The Oakland City Council heard for the first time on Tuesday night an informational report on the First Friday art and food festival’s effect on the city’s economy and public safety.
The popular event draws between 10,000 and 20,000 people on the first Friday of each month according to city estimates, and involves an estimated 1,200 artists who show work at art galleries like Rock Paper Scissors, according to the city’s report.
According to the staff report presented by Deputy City Administrator Arturo Sanchez, the city of Oakland is spending more than $43,000 a month to staff the event in Oakland’s Uptown neighborhood. That comes to $304,500 spent from the Oakland Police Department’s general fund since September 2012, when 35 police officers were redeployed from neighborhood policing beats to patrol First Fridays.
An additional $16,000 each month is being spent on the private security firm VMA, the staff report outlined.
“Those 35 officers, I want to see them in East Oakland. My people need them. We’re dying out there,” said Councilmember Desley Brooks (District 6). “There is money going out the door like there is no tomorrow, and we don’t have that kind of money.”
Councilmember Larry Reid, who represents District 7, which includes parts of East Oakland, said he is opposed to dedicating so many police resources to First Fridays. “I’ve lived in this city for 30 years and this is the first time in my life of living in this city that I am actually afraid to live here,” Reid said. “This is not the appropriate use of our police officers when we just finished with 131 homicides last year 115 the year before.”
Police Chief Howard Jordan and Mayor Jean Quan said that 2011′s downtown Occupy Oakland created a “public safety emergency” that spilled over into the nearby Art Murmur and First Fridays. Growing popularity also required increased police attention, they said, as did the February shooting death of 18-year-old Kiante Campbell during a First Friday event. “As the crowd increased and the footprint got wider, we had to increase staffing as well as adding private security,” Jordan said to the council.
Quan said the city has an obligation to provide public safety, whether it’s due to swelling crime rates or an event like Art Murmur. “It grew faster than anyone expected and we had to respond to it,” she said. “We had some real situations because of Occupy. That’s how we got more involved.”
Jordan addressed Brooks, noting that problem-solving officers who have been involved with patrolling the Art Murmur were not redirected from East Oakland to downtown. “I never said we had enough officers to address the crime,” Jordan said. “But the special resource officers in East Oakland remain on those beats.”
“One of the things that I think we have to be mindful of is that this is not just a block party—it’s an economic engine,” said Councilmember Lynette Gibson-McElhaney, who represents District 3, where First Fridays takes place. “It has become a place where poor people are now earning an income. People are feeding their families,” she said, referring to the food truck owners and other small business vendors who operate during the festival.
McElhaney also said that the event is strengthening Oakland’s economy by drawing tourism to Oakland. “We are in charge of providing public safety for our residents, and also for our tourists,” she said.
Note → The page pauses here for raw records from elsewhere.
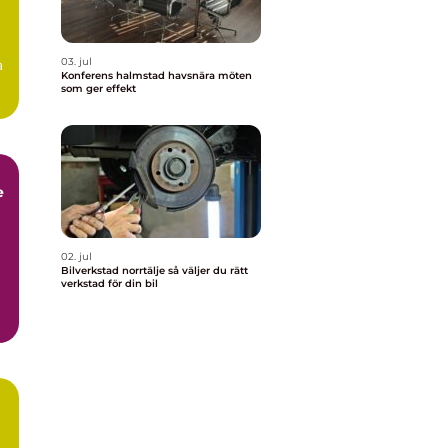
03. jul
a
Konferens halmstad havsnära möten
som ger effekt
e
02. jul
Bilverkstad norrtälje så väljer du rätt
verkstad för din bil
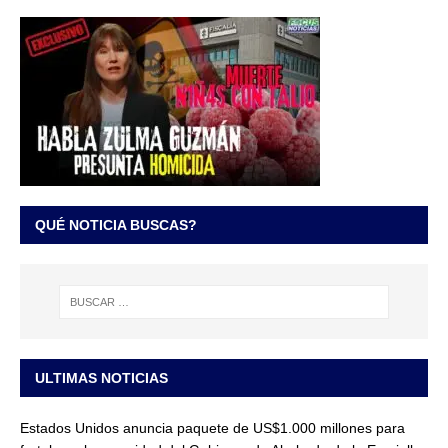
QUÉ NOTICIA BUSCAS?
ULTIMAS NOTICIAS
Estados Unidos anuncia paquete de US$1.000 millones para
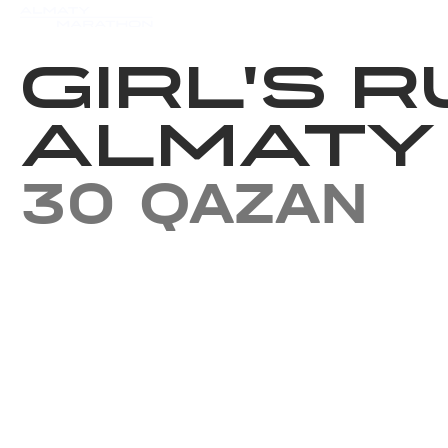
Iс-шаралар күнтізбесi
Нәт
GIRL'S R
ALMATY
30 QAZAN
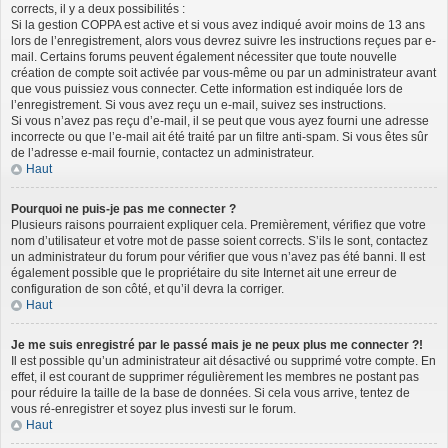
corrects, il y a deux possibilités :
Si la gestion COPPA est active et si vous avez indiqué avoir moins de 13 ans
lors de l’enregistrement, alors vous devrez suivre les instructions reçues par e-
mail. Certains forums peuvent également nécessiter que toute nouvelle
création de compte soit activée par vous-même ou par un administrateur avant
que vous puissiez vous connecter. Cette information est indiquée lors de
l’enregistrement. Si vous avez reçu un e-mail, suivez ses instructions.
Si vous n’avez pas reçu d’e-mail, il se peut que vous ayez fourni une adresse
incorrecte ou que l’e-mail ait été traité par un filtre anti-spam. Si vous êtes sûr
de l’adresse e-mail fournie, contactez un administrateur.
Haut
Pourquoi ne puis-je pas me connecter ?
Plusieurs raisons pourraient expliquer cela. Premièrement, vérifiez que votre
nom d’utilisateur et votre mot de passe soient corrects. S’ils le sont, contactez
un administrateur du forum pour vérifier que vous n’avez pas été banni. Il est
également possible que le propriétaire du site Internet ait une erreur de
configuration de son côté, et qu’il devra la corriger.
Haut
Je me suis enregistré par le passé mais je ne peux plus me connecter ?!
Il est possible qu’un administrateur ait désactivé ou supprimé votre compte. En
effet, il est courant de supprimer régulièrement les membres ne postant pas
pour réduire la taille de la base de données. Si cela vous arrive, tentez de
vous ré-enregistrer et soyez plus investi sur le forum.
Haut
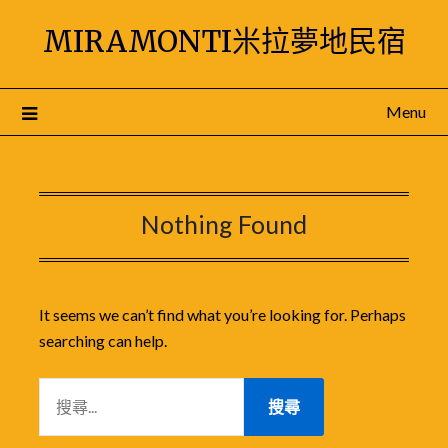
Skip
MIRAMONTI米拉夢地民宿
to
content
Menu
Nothing Found
It seems we can’t find what you’re looking for. Perhaps
searching can help.
搜
尋
關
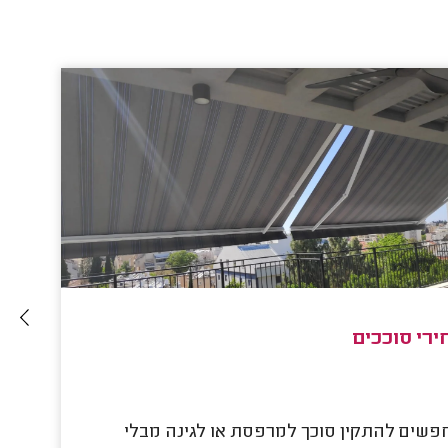
ירי סוככים
פרג
פשים להתקין סוכך למרפסת או לגינה מבלי
כאן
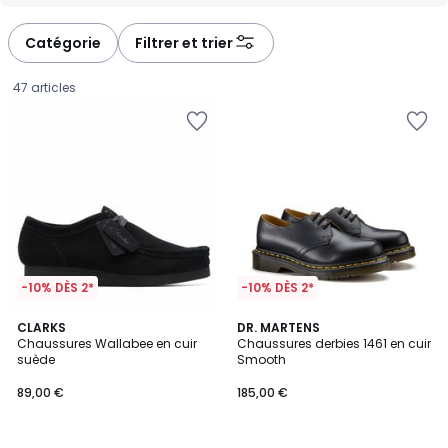
défiler
défiler
à
à
Catégorie
Filtrer et trier
gauche
droite
47 articles
-10% DÈS 2*
-10% DÈS 2*
4,7
CLARKS
DR. MARTENS
/ 5
Chaussures Wallabee en cuir
Chaussures derbies 1461 en cuir
suède
Smooth
89,00
89,00 €
185,00 €
€.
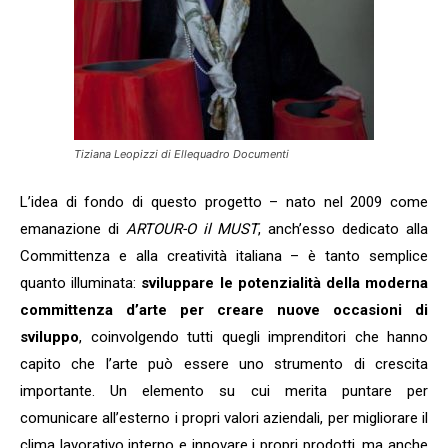
Tiziana Leopizzi di
Ellequadro Documenti
L’idea di fondo di questo progetto – nato nel 2009 come
emanazione di
ARTOUR-O il MUST
, anch’esso dedicato alla
Committenza e alla creatività italiana – è tanto semplice
quanto illuminata:
sviluppare le potenzialità della moderna
committenza d’arte per creare nuove occasioni di
sviluppo
, coinvolgendo tutti quegli imprenditori che hanno
capito che l’arte può essere uno strumento di crescita
importante. Un elemento su cui merita puntare per
comunicare all’esterno i propri valori aziendali, per migliorare il
clima lavorativo interno e innovare i propri prodotti, ma anche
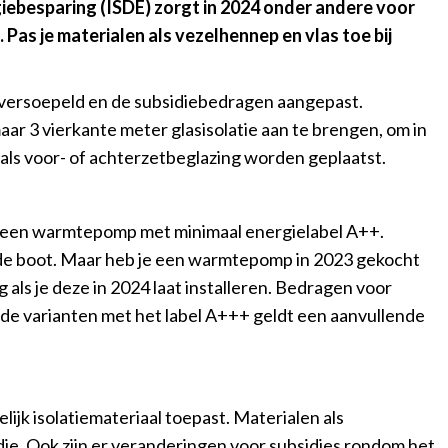
iebesparing (ISDE) zorgt in 2024 onder andere voor
 Pas je materialen als vezelhennep en vlas toe bij
ersoepeld en de subsidiebedragen aangepast.
r 3 vierkante meter glasisolatie aan te brengen, om in
als voor- of achterzetbeglazing worden geplaatst.
n een warmtepomp met minimaal energielabel A++.
de boot. Maar heb je een warmtepomp in 2023 gekocht
 als je deze in 2024 laat installeren. Bedragen voor
e varianten met het label A+++ geldt een aanvullende
lijk isolatiemateriaal toepast. Materialen als
ie. Ook zijn er veranderingen voor subsidies rondom het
Rebeccca Kaplan, the at-large councilmember, said that with the council’s direction, First Fridays can continue without as many officers being assigned to the event. “I do think that it is a legitimate discussion to have about reducing the amount of law enforcement resources being used for this,” she added. “I do think that there can still be a successful thriving art murmur event without this many police. We have to figure out how to do this with fewer police in order for events to proceed.”
Quan said that the council will address spending and the allocation of resources in the upcoming two-year budget plan, and encouraged councilmembers to look at First Fridays as an investment when making future decisions. “We’ll be looking at the budget soon,” she said. “We’ve grown the economy by about $8 million to $11 million this year and part of that is the restaurant and the entertainment district and Art Murmur is part of that.”
The remainder of Tuesday’s council meeting concluded swiftly. Two new BART directors were introduced—Zakhary Mallett for District 7 and Rebecca Saltzman for District 3. They took over in January after running successful elections in November, 2012.
The council approved a plan for the city to seek a $300,000 grant from CalTrans for a “complete streets” project, which aims to make public streets safer for all users of the road by striping in new bike lanes, for example.
The council also recognized Oakland resident Kevin Grant, who in 2012 was one of three winners of the California Peace Prize handed out by the California Wellness Foundation. Grant received the prize for his work preventing violence in Oakland, where he is a coordinator for the city’s Measure Y program.
Councilmember Libby Schaaf read a city proclamation honoring Grant for “more than two decades working to help youth and adults involved in criminal and juvenile justice systems choose alternatives to violence and crime.”